§ **Document section**
______

UDPipe Natural Language Processing

UDPipe - General

The data preparation part of any Natural Language Processing flow consists of a number of important steps: Tokenization (1), Parts of Speech tagging (2), Lemmatization (3) and Dependency Parsing (4). This package allows you to do out-of-the-box annotation of these 4 steps and also allows you to train your own annotator models directly from R.

It does this by providing an Rcpp wrapper around the UDPipe C++ library which is described at https://ufal.mff.cuni.cz/udpipe and is available at https://github.com/ufal/udpipe.

udpipe the R package

The udpipe R package was designed with the following things in mind when building the Rcpp wrapper around the UDPipe C++ library:

Give R users simple access in order to easily tokenize, tag, lemmatize or perform dependency parsing on text in any language
Provide easy access to pre-trained annotation models
Allow R users to easily construct your own annotation model based on data in CONLL-U format as provided in more than 100 treebanks available at https://universaldependencies.org
Don’t rely on Python or Java so that R users can easily install this package without configuration hassle
No external R package dependencies except the strict necessary (Rcpp and data.table, no tidyverse)

______

§ **Data lines**
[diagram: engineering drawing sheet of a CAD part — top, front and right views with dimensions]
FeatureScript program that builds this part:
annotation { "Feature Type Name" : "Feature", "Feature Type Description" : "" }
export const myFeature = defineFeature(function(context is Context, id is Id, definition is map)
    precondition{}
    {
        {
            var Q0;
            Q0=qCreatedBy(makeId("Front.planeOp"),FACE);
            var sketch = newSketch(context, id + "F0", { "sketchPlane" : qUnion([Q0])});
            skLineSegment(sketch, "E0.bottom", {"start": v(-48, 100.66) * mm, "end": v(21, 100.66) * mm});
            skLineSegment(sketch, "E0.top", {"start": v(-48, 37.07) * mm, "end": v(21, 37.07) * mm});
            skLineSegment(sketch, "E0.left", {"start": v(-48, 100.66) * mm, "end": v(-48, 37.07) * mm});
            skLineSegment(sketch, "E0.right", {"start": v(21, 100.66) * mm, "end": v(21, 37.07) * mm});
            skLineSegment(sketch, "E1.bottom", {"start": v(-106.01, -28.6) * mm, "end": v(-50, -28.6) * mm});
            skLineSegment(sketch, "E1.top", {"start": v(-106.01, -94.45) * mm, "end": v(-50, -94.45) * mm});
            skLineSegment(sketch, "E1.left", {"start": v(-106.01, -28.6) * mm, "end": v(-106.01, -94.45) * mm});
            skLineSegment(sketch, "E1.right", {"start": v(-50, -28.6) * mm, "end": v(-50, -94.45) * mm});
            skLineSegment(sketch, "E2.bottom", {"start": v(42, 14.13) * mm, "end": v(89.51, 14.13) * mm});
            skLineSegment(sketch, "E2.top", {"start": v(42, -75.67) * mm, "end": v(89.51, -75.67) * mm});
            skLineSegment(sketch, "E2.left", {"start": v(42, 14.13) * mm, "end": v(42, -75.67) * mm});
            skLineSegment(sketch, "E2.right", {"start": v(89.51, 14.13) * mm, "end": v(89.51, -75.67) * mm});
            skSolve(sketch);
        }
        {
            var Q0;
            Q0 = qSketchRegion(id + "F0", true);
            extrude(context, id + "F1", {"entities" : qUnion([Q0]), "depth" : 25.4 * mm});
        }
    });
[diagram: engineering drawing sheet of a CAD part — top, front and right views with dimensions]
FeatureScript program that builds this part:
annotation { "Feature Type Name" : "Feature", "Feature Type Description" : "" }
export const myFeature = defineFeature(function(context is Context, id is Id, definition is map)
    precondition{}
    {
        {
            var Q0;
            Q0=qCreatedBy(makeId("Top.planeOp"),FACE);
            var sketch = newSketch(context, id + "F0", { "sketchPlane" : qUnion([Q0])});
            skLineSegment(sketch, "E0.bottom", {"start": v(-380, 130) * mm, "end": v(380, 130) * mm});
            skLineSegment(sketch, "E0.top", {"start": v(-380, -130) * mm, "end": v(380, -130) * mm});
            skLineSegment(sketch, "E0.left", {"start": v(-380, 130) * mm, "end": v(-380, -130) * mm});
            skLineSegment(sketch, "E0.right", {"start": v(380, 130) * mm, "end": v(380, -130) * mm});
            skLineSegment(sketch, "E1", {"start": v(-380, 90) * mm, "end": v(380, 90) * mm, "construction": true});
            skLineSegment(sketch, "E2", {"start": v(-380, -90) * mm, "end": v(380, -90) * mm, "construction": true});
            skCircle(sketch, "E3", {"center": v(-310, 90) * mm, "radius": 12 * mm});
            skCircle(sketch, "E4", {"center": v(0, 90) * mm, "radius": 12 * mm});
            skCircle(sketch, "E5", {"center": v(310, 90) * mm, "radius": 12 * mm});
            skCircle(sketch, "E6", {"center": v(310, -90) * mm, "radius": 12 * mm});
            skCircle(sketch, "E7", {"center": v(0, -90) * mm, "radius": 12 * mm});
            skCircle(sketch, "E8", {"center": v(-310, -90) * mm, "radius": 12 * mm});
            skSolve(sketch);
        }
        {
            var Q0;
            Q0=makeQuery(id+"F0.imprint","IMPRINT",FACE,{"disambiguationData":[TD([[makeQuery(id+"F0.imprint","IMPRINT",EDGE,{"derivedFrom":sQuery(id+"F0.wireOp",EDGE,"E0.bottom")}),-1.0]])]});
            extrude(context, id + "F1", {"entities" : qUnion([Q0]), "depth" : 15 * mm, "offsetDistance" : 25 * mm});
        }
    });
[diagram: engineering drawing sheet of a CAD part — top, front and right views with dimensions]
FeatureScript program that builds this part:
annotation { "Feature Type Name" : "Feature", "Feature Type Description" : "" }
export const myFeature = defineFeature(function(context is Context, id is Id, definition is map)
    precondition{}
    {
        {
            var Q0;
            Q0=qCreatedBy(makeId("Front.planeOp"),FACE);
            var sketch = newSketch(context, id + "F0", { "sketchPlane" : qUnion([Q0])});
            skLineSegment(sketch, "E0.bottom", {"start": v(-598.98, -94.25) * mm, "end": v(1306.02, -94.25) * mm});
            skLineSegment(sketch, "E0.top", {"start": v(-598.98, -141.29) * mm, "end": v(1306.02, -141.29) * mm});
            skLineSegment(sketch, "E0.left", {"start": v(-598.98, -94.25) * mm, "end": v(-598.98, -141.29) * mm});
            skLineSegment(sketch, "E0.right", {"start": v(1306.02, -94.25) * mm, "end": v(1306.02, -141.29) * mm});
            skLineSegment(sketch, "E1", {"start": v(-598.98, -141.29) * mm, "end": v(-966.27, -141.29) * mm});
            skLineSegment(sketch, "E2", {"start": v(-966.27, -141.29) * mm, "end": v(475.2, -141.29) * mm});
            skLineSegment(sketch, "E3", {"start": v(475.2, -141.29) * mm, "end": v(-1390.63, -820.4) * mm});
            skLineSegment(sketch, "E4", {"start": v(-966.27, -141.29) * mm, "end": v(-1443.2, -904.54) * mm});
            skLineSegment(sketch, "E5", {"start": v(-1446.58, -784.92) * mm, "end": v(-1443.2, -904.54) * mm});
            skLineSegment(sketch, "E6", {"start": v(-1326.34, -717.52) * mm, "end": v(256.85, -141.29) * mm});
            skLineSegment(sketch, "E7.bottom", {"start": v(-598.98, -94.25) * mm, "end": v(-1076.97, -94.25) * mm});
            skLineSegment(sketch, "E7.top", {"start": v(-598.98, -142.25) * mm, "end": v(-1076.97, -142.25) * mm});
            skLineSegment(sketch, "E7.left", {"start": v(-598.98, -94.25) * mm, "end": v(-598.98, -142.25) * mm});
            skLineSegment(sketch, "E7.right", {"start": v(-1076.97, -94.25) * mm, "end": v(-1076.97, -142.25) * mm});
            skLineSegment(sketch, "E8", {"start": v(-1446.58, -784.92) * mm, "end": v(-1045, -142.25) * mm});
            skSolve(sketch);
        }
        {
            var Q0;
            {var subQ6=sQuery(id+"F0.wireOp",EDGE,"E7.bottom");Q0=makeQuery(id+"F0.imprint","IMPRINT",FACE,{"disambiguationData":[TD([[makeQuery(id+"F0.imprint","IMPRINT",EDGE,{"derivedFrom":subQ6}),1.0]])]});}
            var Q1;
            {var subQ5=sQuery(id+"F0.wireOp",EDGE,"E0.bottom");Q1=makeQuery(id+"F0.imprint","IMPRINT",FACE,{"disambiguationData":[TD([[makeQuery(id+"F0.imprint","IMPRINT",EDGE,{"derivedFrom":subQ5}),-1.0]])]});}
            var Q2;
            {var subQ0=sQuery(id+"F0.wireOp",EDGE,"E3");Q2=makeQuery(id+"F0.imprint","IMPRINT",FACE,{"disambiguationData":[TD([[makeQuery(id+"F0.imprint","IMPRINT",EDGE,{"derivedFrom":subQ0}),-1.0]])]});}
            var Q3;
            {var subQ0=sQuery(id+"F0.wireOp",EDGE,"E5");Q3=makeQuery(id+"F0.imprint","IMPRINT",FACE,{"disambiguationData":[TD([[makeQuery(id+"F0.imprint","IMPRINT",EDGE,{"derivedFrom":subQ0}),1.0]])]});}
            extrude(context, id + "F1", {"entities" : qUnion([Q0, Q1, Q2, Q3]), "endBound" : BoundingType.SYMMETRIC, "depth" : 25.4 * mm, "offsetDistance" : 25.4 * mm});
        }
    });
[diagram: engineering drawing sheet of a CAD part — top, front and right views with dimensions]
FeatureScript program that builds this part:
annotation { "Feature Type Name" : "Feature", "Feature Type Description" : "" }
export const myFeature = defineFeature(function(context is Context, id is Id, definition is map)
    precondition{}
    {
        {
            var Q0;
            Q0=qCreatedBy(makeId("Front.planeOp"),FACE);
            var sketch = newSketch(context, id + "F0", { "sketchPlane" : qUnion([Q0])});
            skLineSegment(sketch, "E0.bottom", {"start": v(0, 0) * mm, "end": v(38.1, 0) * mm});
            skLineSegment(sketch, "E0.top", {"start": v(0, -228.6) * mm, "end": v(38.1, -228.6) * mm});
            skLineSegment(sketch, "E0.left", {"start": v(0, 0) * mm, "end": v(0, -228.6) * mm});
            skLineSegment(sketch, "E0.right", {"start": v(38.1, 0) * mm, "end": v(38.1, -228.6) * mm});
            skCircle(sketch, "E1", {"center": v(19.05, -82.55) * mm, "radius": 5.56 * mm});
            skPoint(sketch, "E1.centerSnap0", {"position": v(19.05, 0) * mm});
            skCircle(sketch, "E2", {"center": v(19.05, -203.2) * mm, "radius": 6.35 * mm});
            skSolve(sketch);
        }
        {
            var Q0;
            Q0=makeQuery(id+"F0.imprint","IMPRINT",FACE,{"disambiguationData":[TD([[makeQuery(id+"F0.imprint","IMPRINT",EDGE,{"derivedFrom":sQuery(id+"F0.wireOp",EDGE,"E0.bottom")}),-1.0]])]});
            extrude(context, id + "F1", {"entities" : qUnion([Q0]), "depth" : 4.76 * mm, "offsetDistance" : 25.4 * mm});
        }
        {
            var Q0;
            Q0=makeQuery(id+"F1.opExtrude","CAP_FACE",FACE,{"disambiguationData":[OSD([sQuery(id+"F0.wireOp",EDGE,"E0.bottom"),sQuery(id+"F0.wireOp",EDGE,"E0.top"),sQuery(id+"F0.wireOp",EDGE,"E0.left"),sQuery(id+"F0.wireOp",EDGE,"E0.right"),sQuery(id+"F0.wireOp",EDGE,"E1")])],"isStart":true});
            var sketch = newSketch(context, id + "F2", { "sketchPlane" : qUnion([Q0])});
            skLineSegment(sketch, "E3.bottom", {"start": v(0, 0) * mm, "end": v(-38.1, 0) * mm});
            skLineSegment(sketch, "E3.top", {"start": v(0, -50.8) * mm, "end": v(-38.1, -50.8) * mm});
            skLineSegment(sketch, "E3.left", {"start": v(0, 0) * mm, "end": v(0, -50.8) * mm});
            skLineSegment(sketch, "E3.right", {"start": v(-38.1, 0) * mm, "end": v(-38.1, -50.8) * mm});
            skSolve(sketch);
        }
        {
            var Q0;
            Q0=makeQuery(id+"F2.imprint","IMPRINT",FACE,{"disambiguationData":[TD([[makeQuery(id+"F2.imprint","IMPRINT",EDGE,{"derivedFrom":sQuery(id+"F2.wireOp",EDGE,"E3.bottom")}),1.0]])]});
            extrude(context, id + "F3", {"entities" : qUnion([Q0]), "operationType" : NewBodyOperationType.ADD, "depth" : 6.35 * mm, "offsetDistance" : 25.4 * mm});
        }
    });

______

§ **What needs to be done**
Reproduce the UDPipe overview word for word, from "UDPipe - General" to "directly from R.".

§ **The reply**
UDPipe - General

The data preparation part of any Natural Language Processing flow consists of a number of important steps: Tokenization (1), Parts of Speech tagging (2), Lemmatization (3) and Dependency Parsing (4). This package allows you to do out-of-the-box annotation of these 4 steps and also allows you to train your own annotator models directly from R.